How many county commissioners make a meeting? One wants the attorney general to rule
The day after three Sedgwick County commissioners changed commission rules to allow three of five members to conduct a meeting, one of the dissenting commissioners said he’ll ask the attorney general to review whether that’s legal.
Commissioner Jim Howell, a former state representative, said he spoke with Attorney General Derek Schmidt at a drug summit meeting Thursday morning and asked if it was legal for the commission to reduce its official quorum from four to three members.
“I kind of surprised him with my question,” Howell said. “He said he thought it was a pretty good question.”
Howell said he foresees problems with a three-member quorum because it could allow any two commissioners to meet privately to discuss, and later take action on, county business if there’s ever a meeting where two commissioners are absent.
At the least, that is a “violation of the intent of the Kansas Open Meetings Act,” Howell said.
Howell said he expects to have his formal request, which must be done in writing on official government letterhead, submitted to the attorney general’s office Friday.
The attorney general’s office advises legislators and local officials on legal matters related to application of state law in governing.

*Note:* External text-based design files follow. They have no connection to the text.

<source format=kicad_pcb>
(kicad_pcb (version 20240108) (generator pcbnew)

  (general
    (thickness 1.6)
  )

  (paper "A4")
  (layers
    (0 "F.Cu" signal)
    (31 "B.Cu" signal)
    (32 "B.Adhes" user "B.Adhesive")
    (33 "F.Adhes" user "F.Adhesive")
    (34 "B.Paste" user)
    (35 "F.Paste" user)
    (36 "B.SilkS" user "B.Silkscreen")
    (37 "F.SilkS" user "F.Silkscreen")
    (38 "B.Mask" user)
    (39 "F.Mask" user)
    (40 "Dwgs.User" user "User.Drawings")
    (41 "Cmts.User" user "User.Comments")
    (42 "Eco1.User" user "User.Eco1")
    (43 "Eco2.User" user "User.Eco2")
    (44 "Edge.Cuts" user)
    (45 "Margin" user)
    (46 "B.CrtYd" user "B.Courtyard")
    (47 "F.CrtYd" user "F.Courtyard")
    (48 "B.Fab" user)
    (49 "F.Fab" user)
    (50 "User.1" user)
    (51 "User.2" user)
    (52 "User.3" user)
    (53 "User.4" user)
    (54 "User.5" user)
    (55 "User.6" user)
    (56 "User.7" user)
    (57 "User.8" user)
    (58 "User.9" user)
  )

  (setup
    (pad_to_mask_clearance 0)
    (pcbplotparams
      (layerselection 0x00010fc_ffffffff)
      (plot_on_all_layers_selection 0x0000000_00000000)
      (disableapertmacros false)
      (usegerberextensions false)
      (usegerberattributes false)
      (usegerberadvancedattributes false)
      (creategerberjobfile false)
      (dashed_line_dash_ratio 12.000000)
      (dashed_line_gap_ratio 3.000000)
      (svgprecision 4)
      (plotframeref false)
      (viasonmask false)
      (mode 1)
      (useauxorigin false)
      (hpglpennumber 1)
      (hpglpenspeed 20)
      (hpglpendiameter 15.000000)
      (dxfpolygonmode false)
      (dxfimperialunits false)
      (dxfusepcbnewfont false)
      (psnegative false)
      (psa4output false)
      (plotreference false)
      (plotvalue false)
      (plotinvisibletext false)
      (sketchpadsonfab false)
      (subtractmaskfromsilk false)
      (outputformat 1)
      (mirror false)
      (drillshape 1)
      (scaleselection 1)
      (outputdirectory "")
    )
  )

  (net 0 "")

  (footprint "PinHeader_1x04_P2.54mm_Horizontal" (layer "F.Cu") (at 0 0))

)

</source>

His opinions stand as guiding law until and unless they get overturned by a court.
The change in the quorum requirements is at the heart of a controversy now raging at the commission over an investigation into personnel practices that one commissioner, Richard Ranzau, has publicly confirmed is directed at firing the county manager, Michael Scholes.
After a 3-2 vote early this month with Howell and Ranzau dissenting, the majority commissioners had tried to set parameters for the investigation. But they were unable to meet in closed session because of a lack of a quorum; Howell and Ranzau boycotted the proceedings.

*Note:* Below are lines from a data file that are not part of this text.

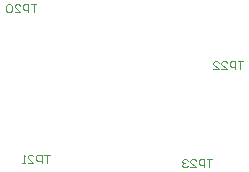
<source format=gbo>
G04 Layer_Color=32896*
%FSLAX25Y25*%
%MOIN*%
G70*
G01*
G75*
%ADD139C,0.00272*%
G54D139*
X457752Y234177D02*
X455939D01*
X456846D01*
Y231458D01*
X455033D02*
Y234177D01*
X453673D01*
X453220Y233724D01*
Y232818D01*
X453673Y232364D01*
X455033D01*
X450501Y231458D02*
X452314D01*
X450501Y233271D01*
Y233724D01*
X450954Y234177D01*
X451861D01*
X452314Y233724D01*
X449595D02*
X449141Y234177D01*
X448235D01*
X447782Y233724D01*
Y233271D01*
X448235Y232818D01*
X448688D01*
X448235D01*
X447782Y232364D01*
Y231911D01*
X448235Y231458D01*
X449141D01*
X449595Y231911D01*
X399112Y285883D02*
X397299D01*
X398206D01*
Y283164D01*
X396393D02*
Y285883D01*
X395033D01*
X394580Y285430D01*
Y284524D01*
X395033Y284070D01*
X396393D01*
X391861Y283164D02*
X393674D01*
X391861Y284977D01*
Y285430D01*
X392314Y285883D01*
X393221D01*
X393674Y285430D01*
X390955D02*
X390501Y285883D01*
X389595D01*
X389142Y285430D01*
Y283617D01*
X389595Y283164D01*
X390501D01*
X390955Y283617D01*
Y285430D01*
X403585Y235590D02*
X401772D01*
X402679D01*
Y232871D01*
X400866D02*
Y235590D01*
X399506D01*
X399053Y235137D01*
Y234231D01*
X399506Y233777D01*
X400866D01*
X396334Y232871D02*
X398147D01*
X396334Y234684D01*
Y235137D01*
X396787Y235590D01*
X397694D01*
X398147Y235137D01*
X395428Y232871D02*
X394521D01*
X394974D01*
Y235590D01*
X395428Y235137D01*
X468093Y266859D02*
X466281D01*
X467187D01*
Y264140D01*
X465374D02*
Y266859D01*
X464015D01*
X463561Y266406D01*
Y265499D01*
X464015Y265046D01*
X465374D01*
X460842Y264140D02*
X462655D01*
X460842Y265952D01*
Y266406D01*
X461296Y266859D01*
X462202D01*
X462655Y266406D01*
X458123Y264140D02*
X459936D01*
X458123Y265952D01*
Y266406D01*
X458576Y266859D01*
X459483D01*
X459936Y266406D01*
M02*

</source>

That blocked progress on the investigation for about three weeks.
On Wednesday, the commission added the quorum issue to the agenda and voted 3-2 to lower the quorum requirement. Moments later, the three commissioners who voted for it — David Dennis, Michael O’Donnell and David Unruh — broke away to a closed session to jump-start the stalled investigation.
Howell and Ranzau, who voted “no” on the quorum change, didn’t participate and stayed in the commission’s public meeting room during the closed session.

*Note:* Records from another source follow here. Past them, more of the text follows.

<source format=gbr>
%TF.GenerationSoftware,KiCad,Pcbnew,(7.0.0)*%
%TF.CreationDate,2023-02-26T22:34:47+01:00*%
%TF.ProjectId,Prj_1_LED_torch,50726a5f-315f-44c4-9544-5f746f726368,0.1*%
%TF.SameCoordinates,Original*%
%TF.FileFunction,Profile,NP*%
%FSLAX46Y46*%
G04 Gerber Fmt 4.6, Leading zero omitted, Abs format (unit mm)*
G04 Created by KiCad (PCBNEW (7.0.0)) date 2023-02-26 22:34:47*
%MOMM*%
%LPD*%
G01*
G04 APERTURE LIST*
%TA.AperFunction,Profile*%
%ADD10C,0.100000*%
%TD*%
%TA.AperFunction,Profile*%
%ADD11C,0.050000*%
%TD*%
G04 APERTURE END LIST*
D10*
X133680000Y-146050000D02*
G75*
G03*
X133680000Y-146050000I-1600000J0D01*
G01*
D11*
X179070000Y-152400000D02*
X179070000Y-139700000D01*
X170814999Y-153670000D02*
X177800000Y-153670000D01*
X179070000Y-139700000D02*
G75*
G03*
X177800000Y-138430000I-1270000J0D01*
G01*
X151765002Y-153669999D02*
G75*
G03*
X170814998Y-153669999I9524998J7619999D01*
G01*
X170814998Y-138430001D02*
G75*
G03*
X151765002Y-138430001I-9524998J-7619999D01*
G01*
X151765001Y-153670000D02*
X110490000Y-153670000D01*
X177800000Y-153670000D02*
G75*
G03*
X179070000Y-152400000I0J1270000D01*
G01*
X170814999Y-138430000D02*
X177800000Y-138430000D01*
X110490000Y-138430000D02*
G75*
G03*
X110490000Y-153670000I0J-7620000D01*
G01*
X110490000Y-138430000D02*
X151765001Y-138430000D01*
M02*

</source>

Dennis said he welcomes Howell’s move to ask the attorney general for an opinion because a county lawyer had researched the law and he’s confident the change in quorum will stand legal scrutiny.
“We’ve got a state statute that says you can do that,” Dennis said.
Dennis read the statute from the bench during Wednesday’s heated debate.
The county personnel investigation, being led by an outside counsel, is one of two investigations underway involving the commission.
The FBI has interviewed some commissioners and county staff in an inquiry into whether the effort to fire Scholes violated federal whistleblower laws that protect public employees who reveal wrongdoing by their superiors.
Memos obtained by The Eagle show that Unruh had asked County Counselor Eric Yost for his opinion on whether the commission could fire Scholes for providing information to the FBI last year.
Yost initially said that would be allowable, but then changed his opinion and advised that it could expose Unruh and the county to criminal and civil liabilities.
Unruh said he didn’t pursue any action against Scholes before or after those opinions and his motivation for supporting the personnel investigation is low morale and high turnover among county department heads.
O’Donnell was investigated by the FBI last year and now faces federal charges of wire fraud and money laundering in relation to his handling of campaign funds. He continues to serve on the commission pending a trial set to begin Jan. 29.
The county’s fight over how many members it takes to make a quorum dates back decades; and the four-member quorum was originally a way for the commission to skirt requirements of the Kansas Open Meetings Act.
In the 1980s, the act defined an illegal meeting as a outside gathering of a “majority of a quorum” of a government body.
That meant members of a five-member panel, like the county commission, couldn’t talk to each other about county business except in official meetings.
Sedgwick County dealt with that by changing its quorum from three members to four.
That meant two commissioners could talk about county business privately. It also meant that the commission couldn’t meet without four members at the table.
Then-Attorney General Bob Stephan and the Wichita Eagle-Beacon sued, arguing that raising the quorum violated the Open Meetings Act. They won at the trial court, but the Kansas Supreme Court reversed the verdict to the county’s favor on appeal in 1989.
The question became moot 20 years later in 2009, when the Legislature changed the standard for an illegal meeting from a majority of a quorum to a quorum. That meant two members of bodies of five or more could have private one-on-one meetings without violating the law.
Sedgwick County could have changed its quorum at any time since then without it affecting commissioners’ ability to meet with each other.
But it didn’t become an issue until the current case.
Dennis, who proposed reducing the quorum, said it wouldn’t have mattered if Howell and Ranzau didn’t try to block the personnel investigation by sitting out closed sessions on it.
Howell said he’ll ask for expedited response to his request for an attorney general opinion.
That can take up to 180 days, but “in this case I don’t think we want to take six months,” he said.